Manners And Social Etiquette


I was recently asked by a co-worker to write about manners and the lost art of social skills as a follow-up to our blog on “The Lost Art of the Thank You Note”.  Social etiquette is referred to as social skills in psychology.  Why is this training so important? Social skills are not just important as a courtesy to others, but can help or hinder us in our personal and professional relationships.  Many young children seemed to have not been taught basic skills such as saying Thank You, Excuse Me, Please, etc.  In addition to verbal niceties, eye contact is one of the most valuable social skills we can teach our children.  When we interact and communicate with others, if the other person is not looking at us, we may not feel like that person is really listening to us.  We will also miss non-verbal cues without eye-contact.  Other aspects of social skills include sharing, offering food and drink, being kind, and making people feel welcome. 
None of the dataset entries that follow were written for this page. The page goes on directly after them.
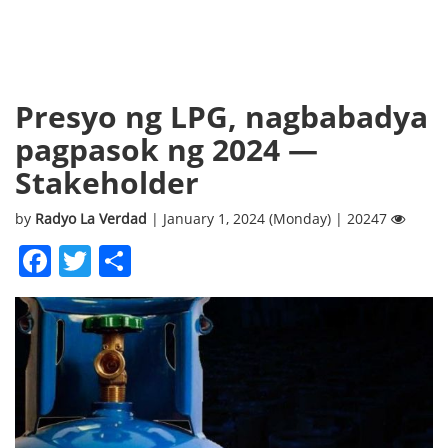
Presyo ng LPG, nagbabadya
pagpasok ng 2024 —
Stakeholder
by
Radyo La Verdad
| January 1, 2024 (Monday) | 20247
Facebook
Twitter
Share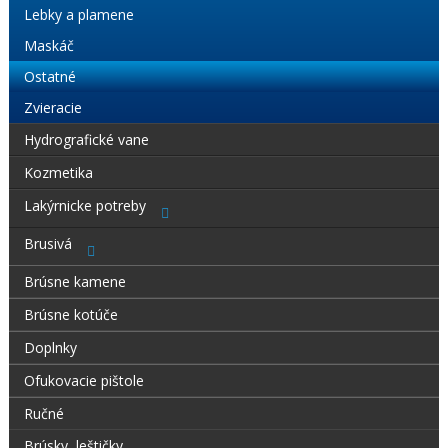
Lebky a plamene
Maskáč
Ostatné
Zvieracie
Hydrografické vane
Kozmetika
Lakýrnicke potreby
Brusivá
Brúsne kamene
Brúsne kotúče
Doplnky
Ofukovacie pištole
Ručné
Brúsky, leštičky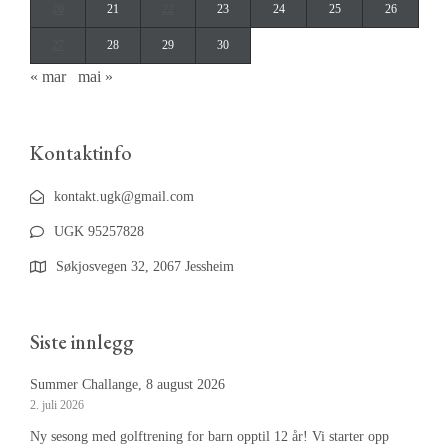
20
21
22
23
24
25
26
27
28
29
30
« mar
mai »
Kontaktinfo
kontakt.ugk@gmail.com
UGK 95257828
Søkjosvegen 32, 2067 Jessheim
Siste innlegg
Summer Challange, 8 august 2026
2. juli 2026
Ny sesong med golftrening for barn opptil 12 år! Vi starter opp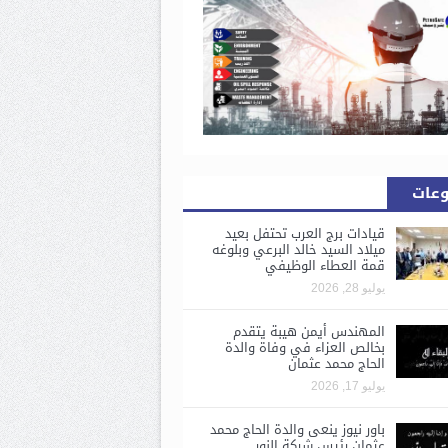
وعات
قيادات برج العرب تحتفل بعيد
ميلاد السيد خالد البرعي وبلوغه
قمة العطاء الوظيفي
يوليو 28, 2026
المهندس أيمن هيبة يتقدم
بخالص العزاء في وفاة والدة
الحاج محمد عثمان
يوليو 17, 2026
باور نيوز ينعى والدة الحاج محمد
عثمان رئيس شركة النور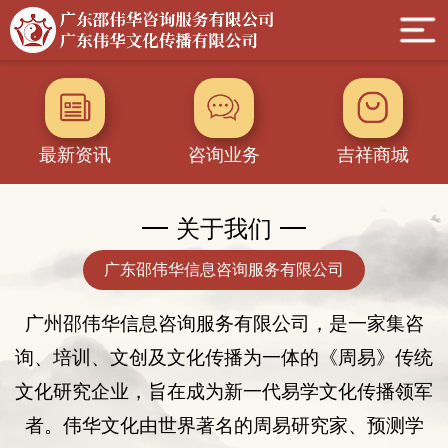
最新资讯
咨询业务
吉祥商城
关于我们
广东邵伟华信息咨询服务有限公司
广州邵伟华
信息
咨询服务有限公司，是一家集咨
询
、
培训、
文创及
文化传播为一体的
《
周易
》
传统
文化
研究企业
，旨在成为新一代易学文化传播领军
者。伟华文化由世界著名的周易研究家、
预测学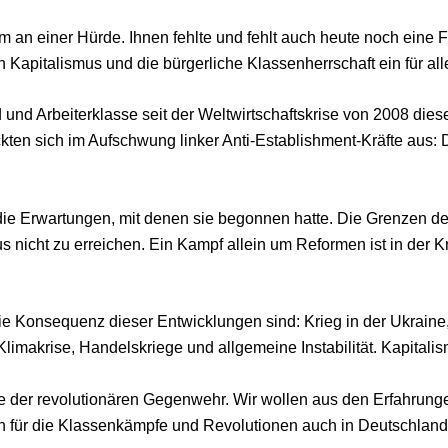
m an einer Hürde. Ihnen fehlte und fehlt auch heute noch eine 
apitalismus und die bürgerliche Klassenherrschaft ein für all
und Arbeiterklasse seit der Weltwirtschaftskrise von 2008 di
kten sich im Aufschwung linker Anti-Establishment-Kräfte aus:
 Erwartungen, mit denen sie begonnen hatte. Die Grenzen der 
s nicht zu erreichen. Ein Kampf allein um Reformen ist in der 
ie Konsequenz dieser Entwicklungen sind: Krieg in der Ukraine,
makrise, Handelskriege und allgemeine Instabilität. Kapitalis
e der revolutionären Gegenwehr. Wir wollen aus den Erfahrunge
h für die Klassenkämpfe und Revolutionen auch in Deutschland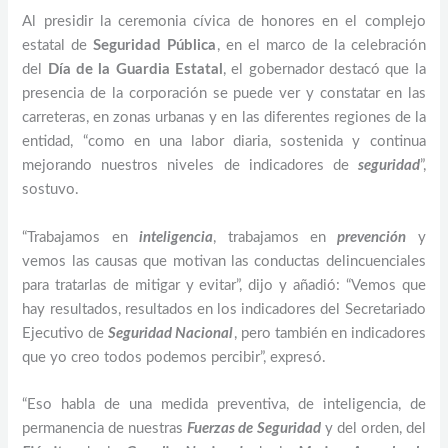
Al presidir la ceremonia cívica de honores en el complejo
estatal de
Seguridad Pública
, en el marco de la celebración
del
Día de la Guardia Estatal
, el gobernador destacó que la
presencia de la corporación se puede ver y constatar en las
carreteras, en zonas urbanas y en las diferentes regiones de la
entidad, “como en una labor diaria, sostenida y continua
mejorando nuestros niveles de indicadores de
seguridad
”,
sostuvo.
“Trabajamos en
inteligencia
, trabajamos en
prevención
y
vemos las causas que motivan las conductas delincuenciales
para tratarlas de mitigar y evitar”, dijo y añadió: “Vemos que
hay resultados, resultados en los indicadores del Secretariado
Ejecutivo de
Seguridad Nacional
, pero también en indicadores
que yo creo todos podemos percibir”, expresó.
“Eso habla de una medida preventiva, de inteligencia, de
permanencia de nuestras
Fuerzas de Seguridad
y del orden, del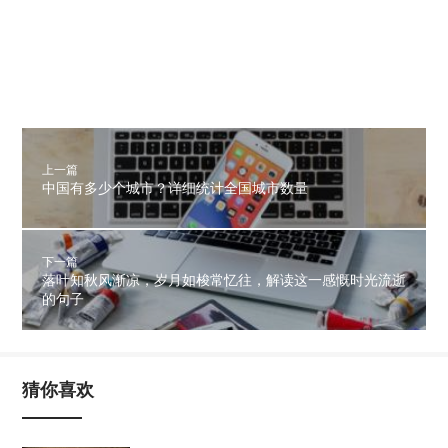
上一篇
中国有多少个城市？详细统计全国城市数量
下一篇
落叶知秋风渐凉，岁月如梭常忆往，解读这一感慨时光流逝
的句子
猜你喜欢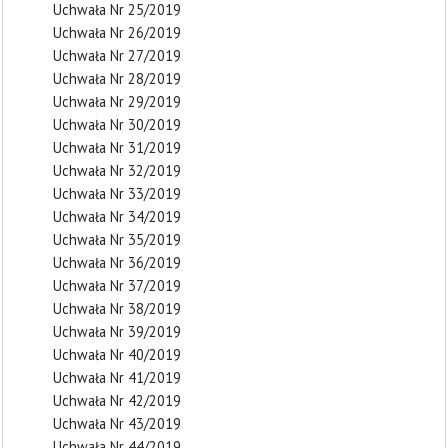
Uchwała Nr 25/2019
Uchwała Nr 26/2019
Uchwała Nr 27/2019
Uchwała Nr 28/2019
Uchwała Nr 29/2019
Uchwała Nr 30/2019
Uchwała Nr 31/2019
Uchwała Nr 32/2019
Uchwała Nr 33/2019
Uchwała Nr 34/2019
Uchwała Nr 35/2019
Uchwała Nr 36/2019
Uchwała Nr 37/2019
Uchwała Nr 38/2019
Uchwała Nr 39/2019
Uchwała Nr 40/2019
Uchwała Nr 41/2019
Uchwała Nr 42/2019
Uchwała Nr 43/2019
Uchwała Nr 44/2019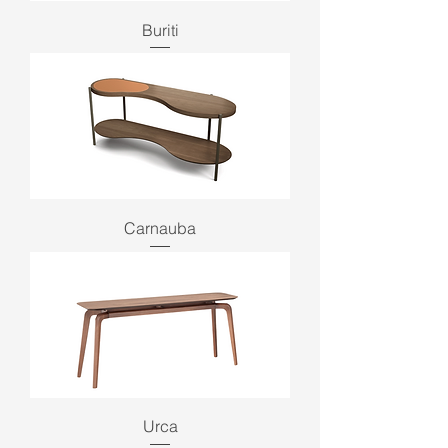
Buriti
Carnauba
Urca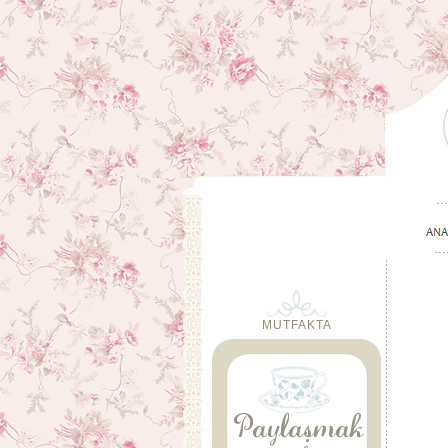
MUTFAKTA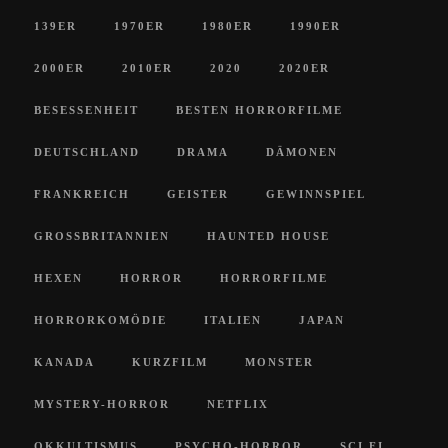
139ER
1970ER
1980ER
1990ER
2000ER
2010ER
2020
2020ER
BESESSENHEIT
BESTEN HORRORFILME
DEUTSCHLAND
DRAMA
DÄMONEN
FRANKREICH
GEISTER
GEWINNSPIEL
GROSSBRITANNIEN
HAUNTED HOUSE
HEXEN
HORROR
HORRORFILME
HORRORKOMÖDIE
ITALIEN
JAPAN
KANADA
KURZFILM
MONSTER
MYSTERY-HORROR
NETFLIX
OKKULTISMUS
PSYCHO-HORROR
SCI FI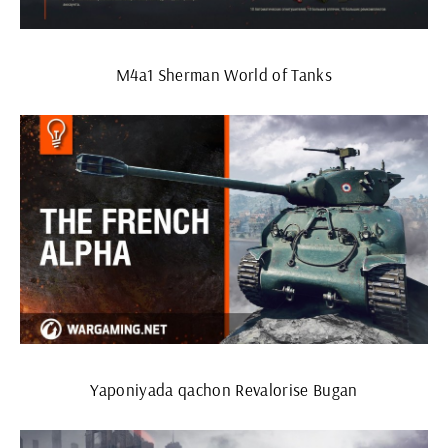
M4a1 Sherman World of Tanks
Yaponiyada qachon Revalorise Bugan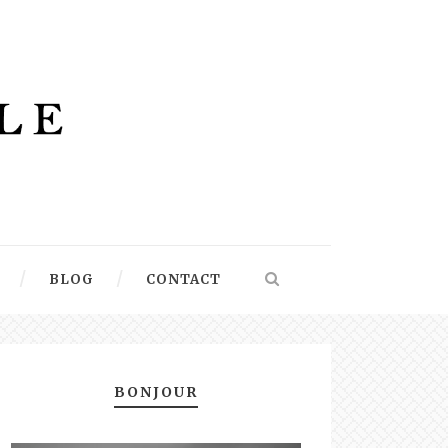
BLOG
CONTACT
BONJOUR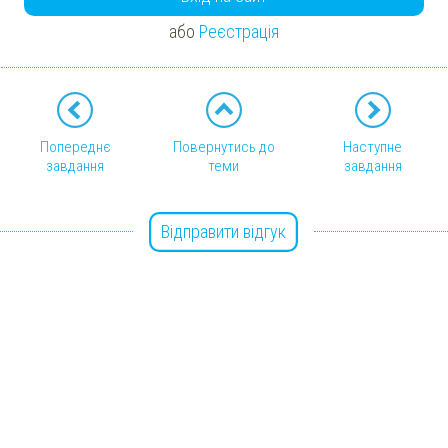
або
Реєстрація
Попереднє
Повернутись до
Наступне
завдання
теми
завдання
Відправити відгук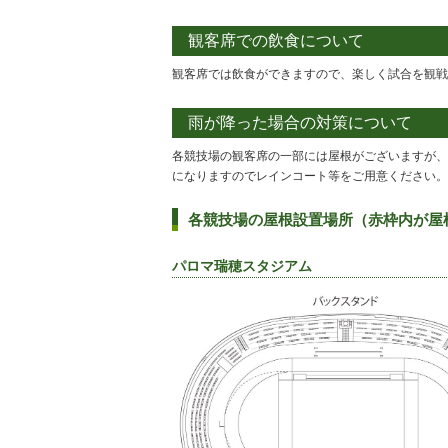
観客席での飲食について
観客席では飲食ができますので、楽しく試合を観戦
雨が降った場合の対策について
各競技場の観客席の一部には屋根がございますが、
になりますのでレインコート等をご用意ください。
各競技場の屋根設置場所
（赤枠内が屋
パロマ瑞穂スタジアム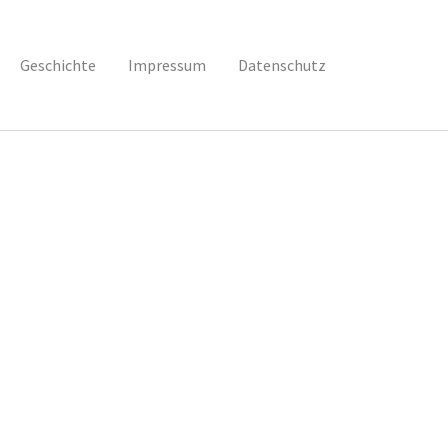
Geschichte
Impressum
Datenschutz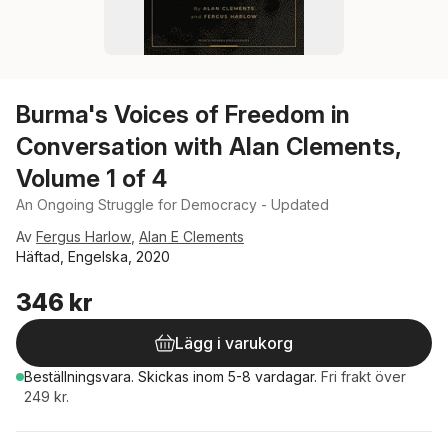
Burma's Voices of Freedom in
Conversation with Alan Clements,
Volume 1 of 4
An Ongoing Struggle for Democracy - Updated
Av
Fergus Harlow
,
Alan E Clements
Häftad, Engelska, 2020
346 kr
Lägg i varukorg
Beställningsvara.
Skickas
inom 5-8 vardagar
.
Fri frakt över
249 kr.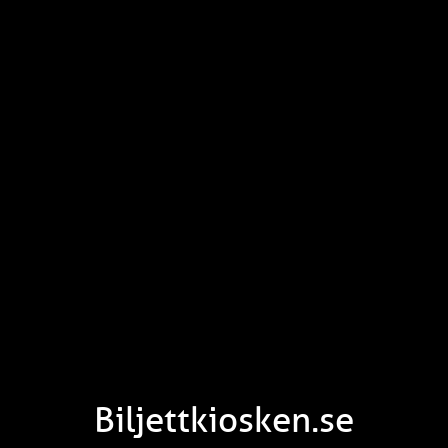
Biljettkiosken.se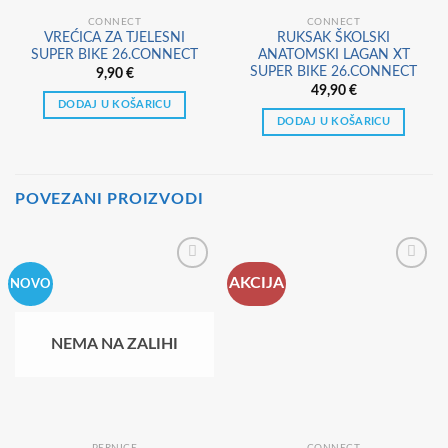
CONNECT
CONNECT
VREĆICA ZA TJELESNI
RUKSAK ŠKOLSKI
SUPER BIKE 26.CONNECT
ANATOMSKI LAGAN XT
SUPER BIKE 26.CONNECT
9,90
€
49,90
€
DODAJ U KOŠARICU
DODAJ U KOŠARICU
POVEZANI PROIZVODI
AKCIJA
NOVO
NEMA NA ZALIHI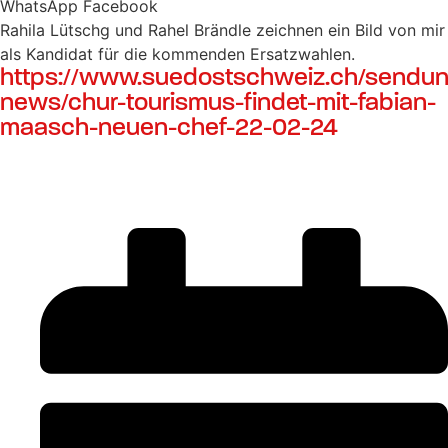
WhatsApp
Facebook
Rahila Lütschg und Rahel Brändle zeichnen ein Bild von mir
als Kandidat für die kommenden Ersatzwahlen.
https://www.suedostschweiz.ch/sendun
news/chur-tourismus-findet-mit-fabian-
maasch-neuen-chef-22-02-24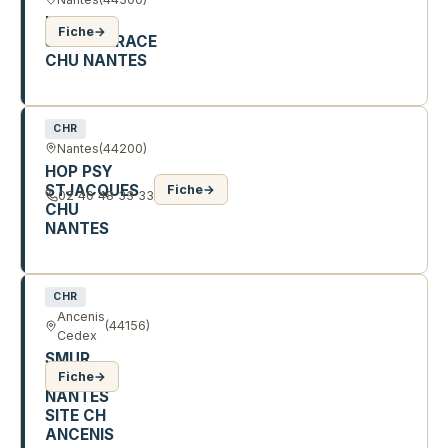
HDJ
Fiche
→
SAMOTHRACE
CHU NANTES
3 R DE SAMOTHRACE
CHR
Nantes
(44200)
HOP PSY
STJACQUES
Fiche
→
02 40 48 33 33
CHU
NANTES
85 R ST-JACQUES
CHR
Ancenis
(44156)
Cedex
SMUR
CHU
Fiche
→
NANTES
SITE CH
ANCENIS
My mother used to call this being a good hostess and making other people feel comfortable, not just in your home but where ever you are and whatever you are doing.  Do not cut in line, do not make fun of people, do not imitate people, and do not try to embarrass people.  It may only be a matter of time before you are on the receiving end of that behavior and it does not feel good.  In essence, teach your children to not be bullies.  Some people seem quick to take offense and rather than escalate the situation, help your children learn how to de-escalate and calm down the other person.  For example, rather than yelling and cursing, use a calm and soothing voice, maintain eye contact, and focus on problem solving.  If the person helping you in a store seems grumpy and angry and rude, smile at them and thank them sincerely for their help.  You may be surprised at how the other person will often mellow and smile back.  In fact, smiling at people is a wonderful and underrated social skill.  It is difficult to have a negative response to someone with a genuine smile on their face.  Don’t talk about people behind their back when you are frustrated or angry with them.  Whether at work or in your social circle, it is rude, often spiteful, and may bounce back at you in a negative way.  At work, if your co-worker hears what you said, you may not be able to re-establish a good relationship with them as the trust will be lost.  This is especially true in a social relationship or friendship.  Do not say anything about another person that you cannot say to them directly.  By the way, direct communication is much better for problem solving anyway.  Filter your ideas, actions and verbalization through thoughts and acts of loving kindness and the rest will come naturally.